Rey: Da ist schon eine Angst da, ja. Aber momentan merkt man gerade im
Schneiderhandwerk, dass wieder mehr Kunden das Maßschneidern für sich entdeckt
haben. Viele wollen diese industriellen Ketten gar nicht mehr haben, weil sie ihnen
nicht nachhaltig genug sind. Viele Geschäfte müssen schließen, natürlich wegen
dem Onlineshopping, aber auch, weil der Trend in Richtung Maßschneiderhandwerk
geht. Und man merkt, dass viele Leute wieder anfangen, selbst zu nähen und damit
einen Kontrapunkt setzen. Andererseits müssen wir viel am Computer machen, zum
Beispiel Schnitte erstellen, was für die Arbeit sehr hilfreich ist.
IHK: Welchen Ratschlag würden Sie jemandem geben, der noch ganz am Anfang ist und sich für den Beruf Modenäher/in interessiert?!
Rey: Nicht entmutigen lassen!
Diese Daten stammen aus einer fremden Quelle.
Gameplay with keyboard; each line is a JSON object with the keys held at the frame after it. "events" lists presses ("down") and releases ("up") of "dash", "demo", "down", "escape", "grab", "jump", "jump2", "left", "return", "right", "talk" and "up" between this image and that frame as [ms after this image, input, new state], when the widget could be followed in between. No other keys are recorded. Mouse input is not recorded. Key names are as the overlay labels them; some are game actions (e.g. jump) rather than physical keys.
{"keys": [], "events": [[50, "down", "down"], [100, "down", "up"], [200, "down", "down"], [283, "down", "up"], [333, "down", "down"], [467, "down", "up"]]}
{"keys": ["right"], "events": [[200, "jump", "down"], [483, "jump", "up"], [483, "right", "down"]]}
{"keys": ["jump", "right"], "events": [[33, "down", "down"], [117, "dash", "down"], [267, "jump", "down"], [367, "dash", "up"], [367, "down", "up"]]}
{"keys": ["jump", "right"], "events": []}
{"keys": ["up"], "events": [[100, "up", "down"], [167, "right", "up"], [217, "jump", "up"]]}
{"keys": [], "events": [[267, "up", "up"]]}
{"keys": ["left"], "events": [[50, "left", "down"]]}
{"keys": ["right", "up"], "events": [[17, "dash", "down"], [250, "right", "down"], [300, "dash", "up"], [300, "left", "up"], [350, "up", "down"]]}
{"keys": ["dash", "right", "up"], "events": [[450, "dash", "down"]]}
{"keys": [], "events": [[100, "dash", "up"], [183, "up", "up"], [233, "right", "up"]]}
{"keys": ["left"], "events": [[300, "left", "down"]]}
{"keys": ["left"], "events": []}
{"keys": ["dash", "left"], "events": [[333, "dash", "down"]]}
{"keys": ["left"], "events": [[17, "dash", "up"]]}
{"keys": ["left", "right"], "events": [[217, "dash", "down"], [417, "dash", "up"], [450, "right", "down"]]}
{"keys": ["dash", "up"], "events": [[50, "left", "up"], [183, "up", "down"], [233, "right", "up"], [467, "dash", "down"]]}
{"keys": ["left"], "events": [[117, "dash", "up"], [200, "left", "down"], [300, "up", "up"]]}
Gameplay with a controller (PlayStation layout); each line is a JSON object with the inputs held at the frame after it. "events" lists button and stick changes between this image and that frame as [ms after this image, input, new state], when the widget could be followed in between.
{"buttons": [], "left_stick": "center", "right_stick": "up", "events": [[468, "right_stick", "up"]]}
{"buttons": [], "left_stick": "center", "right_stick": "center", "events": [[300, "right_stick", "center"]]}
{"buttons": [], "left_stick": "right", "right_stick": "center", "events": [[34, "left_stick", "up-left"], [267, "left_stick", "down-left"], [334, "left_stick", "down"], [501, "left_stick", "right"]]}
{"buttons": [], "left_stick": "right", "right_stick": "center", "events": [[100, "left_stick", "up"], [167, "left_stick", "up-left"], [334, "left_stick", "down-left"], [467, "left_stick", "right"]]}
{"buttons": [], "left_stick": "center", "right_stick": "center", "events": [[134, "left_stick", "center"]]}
Auch wenn die Möglichkeiten für die Zukunft etwas
eingeschränkt sind: Wenn einem der Beruf wirklich liegt und man dafür brennt, sollte
man nicht einen anderen lernen, weil man da vielleicht mehr verdient. Die Arbeit soll
in erster Linie glücklich machen.
IHK: Wo sehen Sie sich in 10 Jahren?
Rey: Mein ganz großer Traum ist es, irgendwann ein eigenes Atelier zu haben. In
München oder Würzburg – das steht noch nicht fest. Da lasse ich mich treiben.
IHK: Würden Sie sagen, dass Sie ein ehrgeiziger Mensch sind?
Rey: Ja (lacht), das würde ich sagen. Aber es ist kein übertriebener Ehrgeiz, ich weiß, wo
meine Grenzen sind und möchte auf keinen Fall stur und verbissen rüberkommen.
Ich gebe einfach mein Bestes.
IHK: Was tun Sie, um abends einen freien Kopf zu kriegen?
Rey: Meistens mache ich Yoga oder gehe mit meinem Hund spazieren.
Frau Rey, wir danken für das Interview.